Instruction —
Format the lines of all these records as a numbered list, skipping blank lines and leaving out the pictures.
:: Dataset
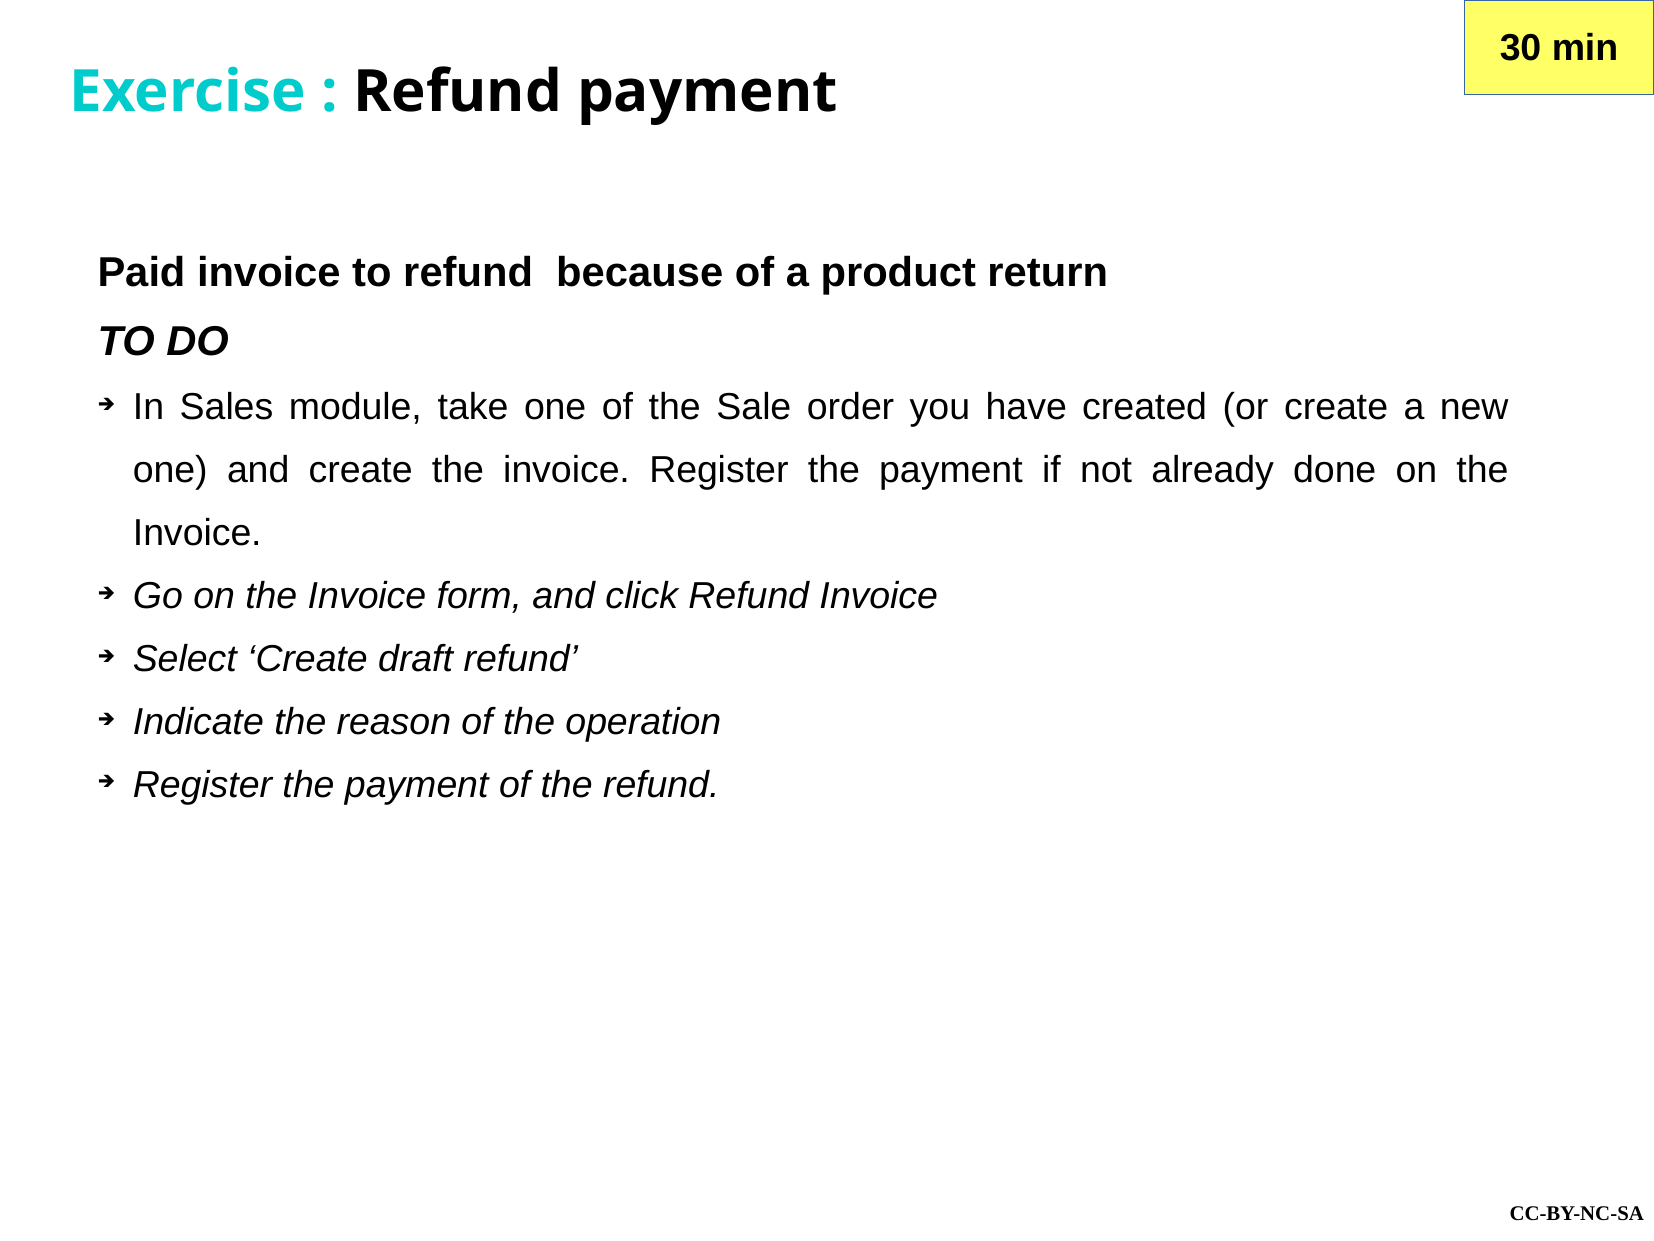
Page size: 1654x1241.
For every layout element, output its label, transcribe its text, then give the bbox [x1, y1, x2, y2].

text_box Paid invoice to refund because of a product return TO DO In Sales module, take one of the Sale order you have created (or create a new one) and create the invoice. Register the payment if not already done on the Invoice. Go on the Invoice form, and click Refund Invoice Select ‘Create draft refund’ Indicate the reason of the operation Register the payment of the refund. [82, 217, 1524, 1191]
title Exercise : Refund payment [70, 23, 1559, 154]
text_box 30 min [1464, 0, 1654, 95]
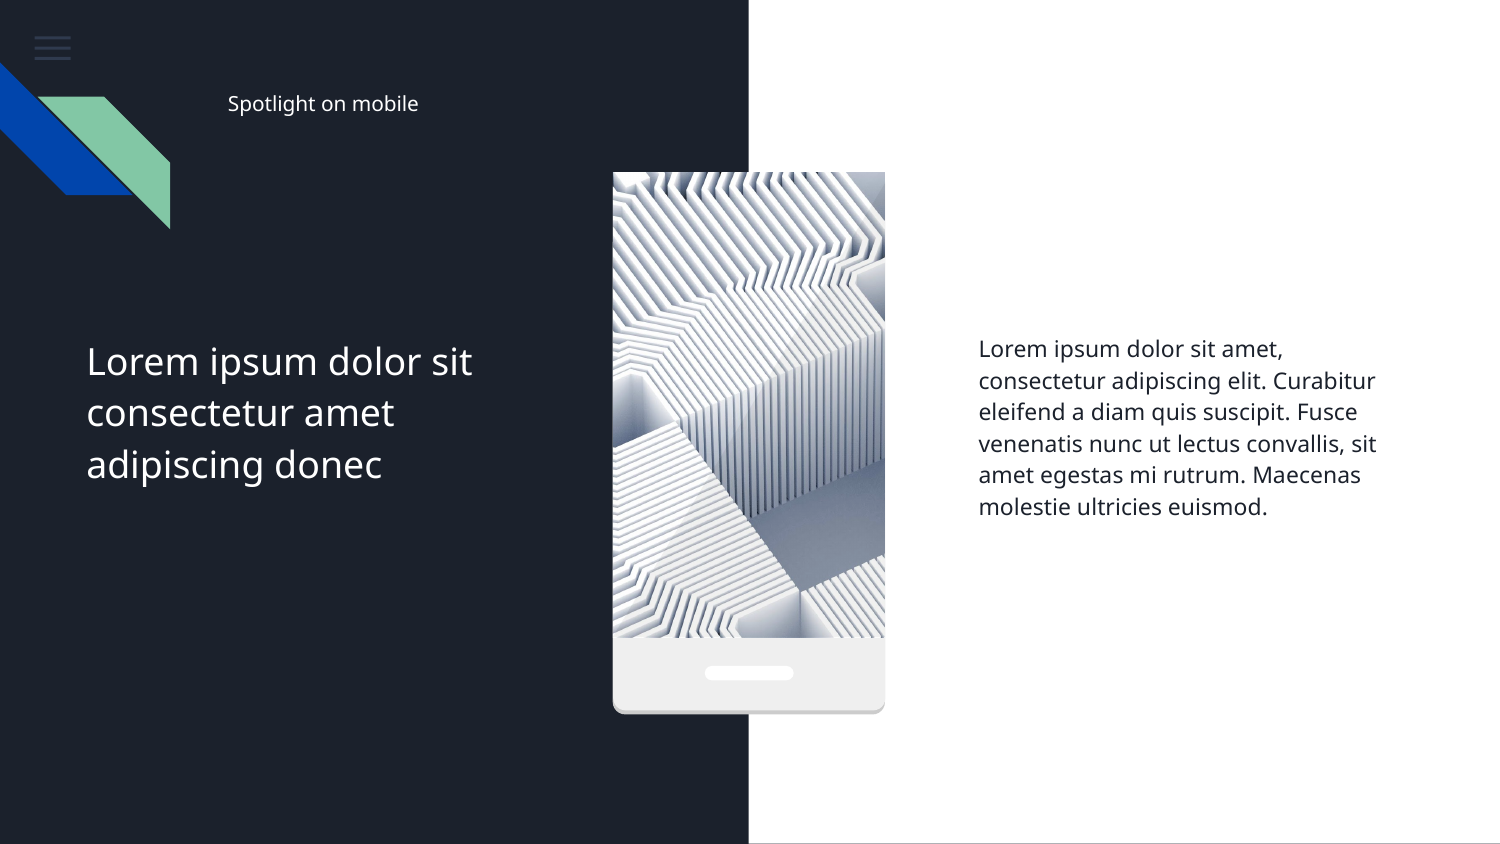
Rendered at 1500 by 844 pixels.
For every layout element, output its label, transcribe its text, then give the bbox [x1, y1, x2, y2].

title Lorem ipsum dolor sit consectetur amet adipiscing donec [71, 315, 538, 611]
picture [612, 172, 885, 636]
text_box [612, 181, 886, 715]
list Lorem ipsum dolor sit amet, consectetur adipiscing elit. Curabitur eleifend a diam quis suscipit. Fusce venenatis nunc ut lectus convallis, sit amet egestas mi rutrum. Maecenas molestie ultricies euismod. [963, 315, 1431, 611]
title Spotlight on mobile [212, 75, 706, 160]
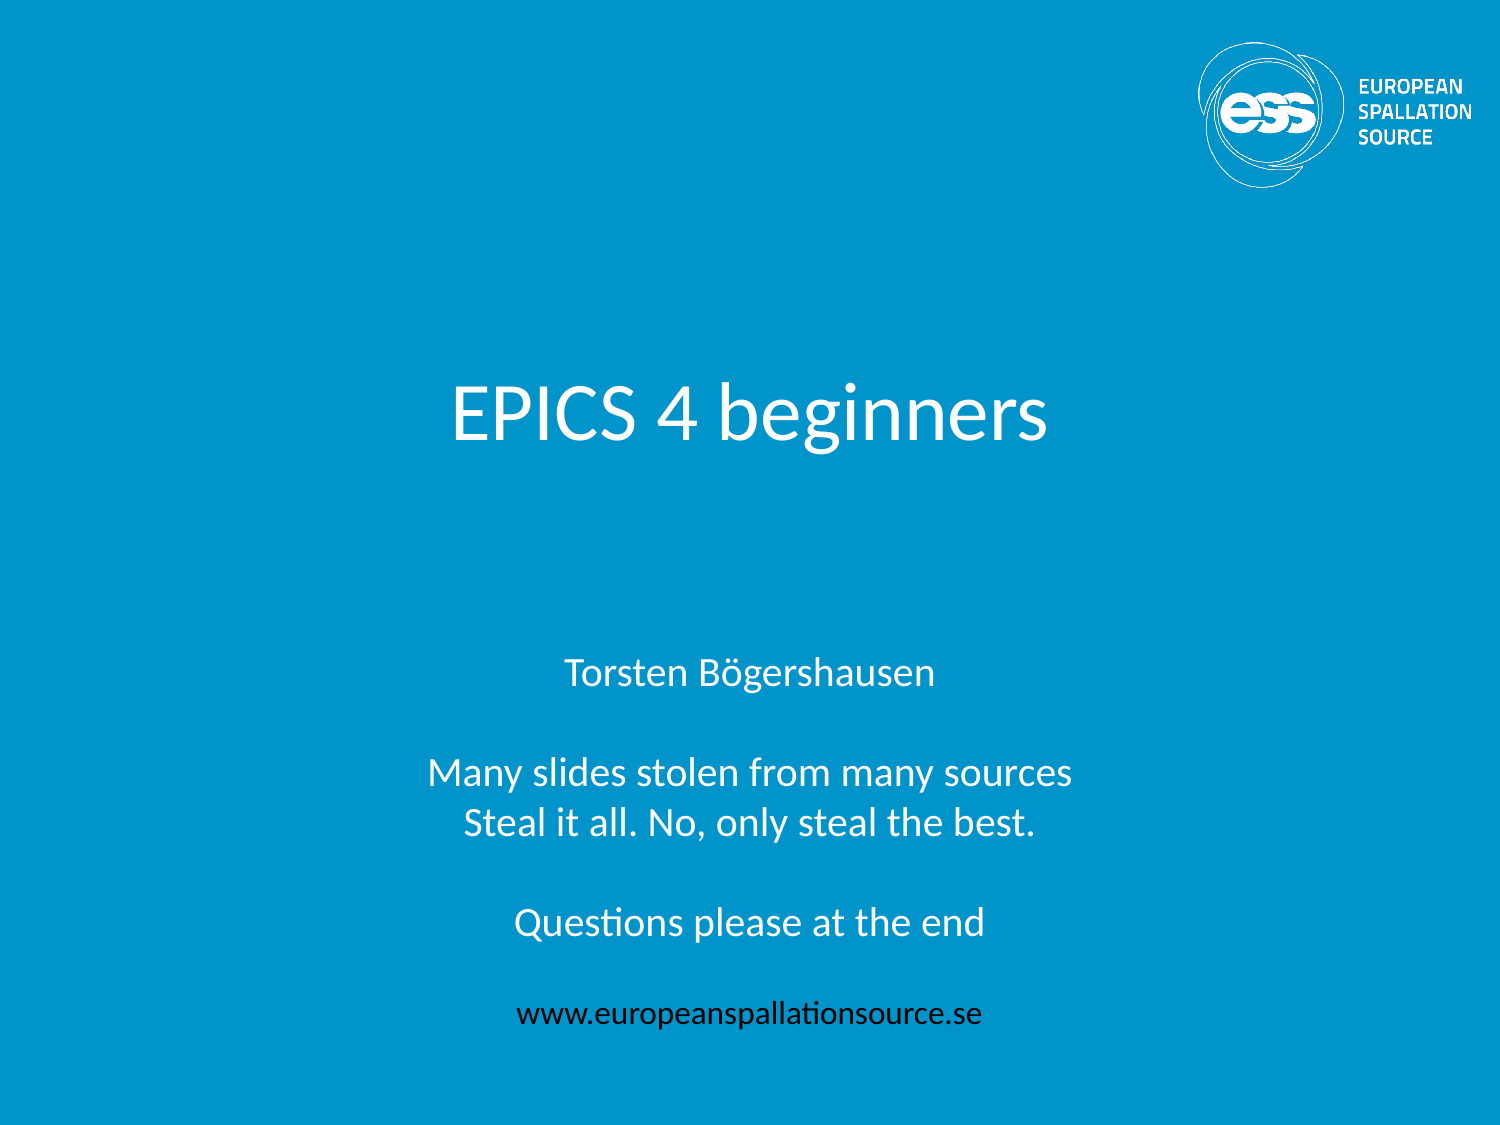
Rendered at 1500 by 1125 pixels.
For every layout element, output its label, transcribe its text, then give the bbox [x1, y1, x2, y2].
::::
Worked answer —
1. Page size: 1654x1241.
2. For every layout element, output its label, transcribe its text, then give the bbox [x1, y1, x2, y2].
3. text_box Paid invoice to refund because of a product return TO DO In Sales module, take one of the Sale order you have created (or create a new one) and create the invoice. Register the payment if not already done on the Invoice. Go on the Invoice form, and click Refund Invoice Select ‘Create draft refund’ Indicate the reason of the operation Register the payment of the refund. [82, 217, 1524, 1191]
4. title Exercise : Refund payment [70, 23, 1559, 154]
5. text_box 30 min [1464, 0, 1654, 95]
6. Rendered at 1500 by 844 pixels.
7. For every layout element, output its label, transcribe its text, then give the bbox [x1, y1, x2, y2].
8. title Lorem ipsum dolor sit consectetur amet adipiscing donec [71, 315, 538, 611]
9. picture [612, 172, 885, 636]
10. text_box [612, 181, 886, 715]
11. list Lorem ipsum dolor sit amet, consectetur adipiscing elit. Curabitur eleifend a diam quis suscipit. Fusce venenatis nunc ut lectus convallis, sit amet egestas mi rutrum. Maecenas molestie ultricies euismod. [963, 315, 1431, 611]
12. title Spotlight on mobile [212, 75, 706, 160]
13. Rendered at 1500 by 1125 pixels.
14. For every layout element, output its label, transcribe its text, then give the bbox [x1, y1, x2, y2].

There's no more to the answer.